Feature: user managed context
Summary
Adds a new feature to allow users to manually edit the messages included in their conversation context, so they can extend the period of their Goose sessions where models are at peak performance.
Users working with agents for anything complex (e.g. coding) will often see a curve in model effectiveness as their session length grows & all previous messages in session are included in the payload sent to the model. At first, as the user asks questions about files in the code base or completes initial tasks, the agent will add valuable info into context, "warming up" to reach peak performance. However, later in the session, performance begins to degrade as the context fills up. Response times increase, performance degrades, and users are eventually forced to start a new session and rebuild their initial context from scratch.

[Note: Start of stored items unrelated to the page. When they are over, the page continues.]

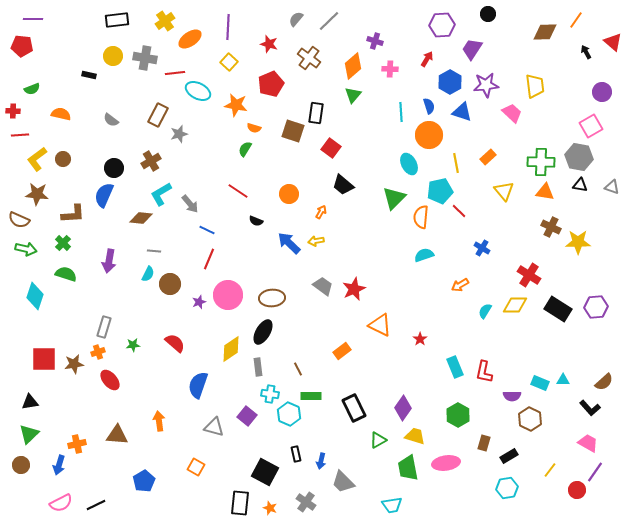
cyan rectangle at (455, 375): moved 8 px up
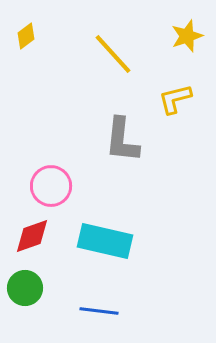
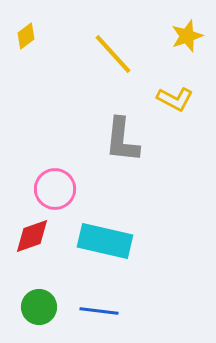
yellow L-shape: rotated 138 degrees counterclockwise
pink circle: moved 4 px right, 3 px down
green circle: moved 14 px right, 19 px down
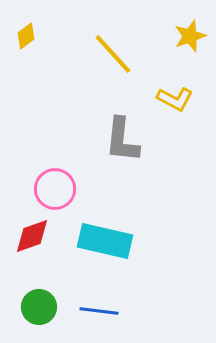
yellow star: moved 3 px right
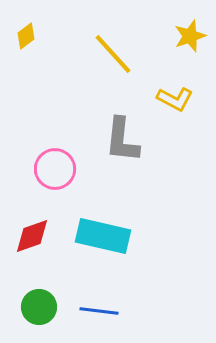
pink circle: moved 20 px up
cyan rectangle: moved 2 px left, 5 px up
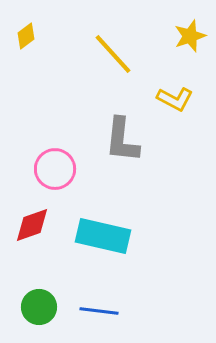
red diamond: moved 11 px up
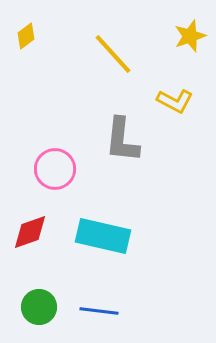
yellow L-shape: moved 2 px down
red diamond: moved 2 px left, 7 px down
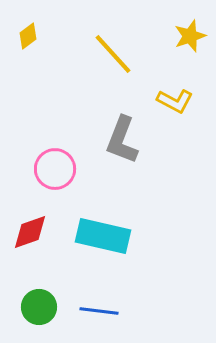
yellow diamond: moved 2 px right
gray L-shape: rotated 15 degrees clockwise
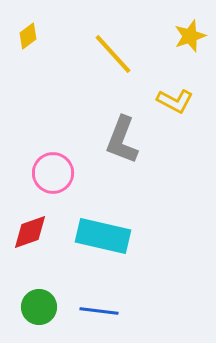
pink circle: moved 2 px left, 4 px down
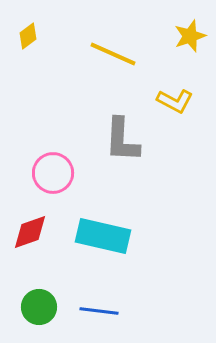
yellow line: rotated 24 degrees counterclockwise
gray L-shape: rotated 18 degrees counterclockwise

This feature adds a messenger-app style interface to remove previous messages (and model responses / tool calls) from the context, allowing users to extend their sessions by dropping old messages. This is especially helpful for sequential tasks, e.g. "migrate a list of 10 fraud rules from python to another language, where the rules do not depend on each other". A user can go rule by rule, feeding each rule into Goose, and then removing the previous rules from the session context before progressing to the next rule - leaving the initial setup information on the destination codebase etc preserved in the initial messages in the session.
Alternative to automated compaction, that gives user control especially for long-running iterative sessions like the example above, where auto-compaction strategy does not have enough information to deprioritize irrelevant steps.
Type of Change
- [X] Feature
- [ ] Bug fix
- [ ] Refactor / Code quality
- [ ] Performance improvement
- [ ] Documentation
- [ ] Tests
- [ ] Security fix
- [ ] Build / Release
- [ ] Other (specify below)
AI Assistance
- [X] This PR was created or reviewed with AI assistance
Testing
extensive manual testing & the existing cargo tests Discussion: LINK (if any)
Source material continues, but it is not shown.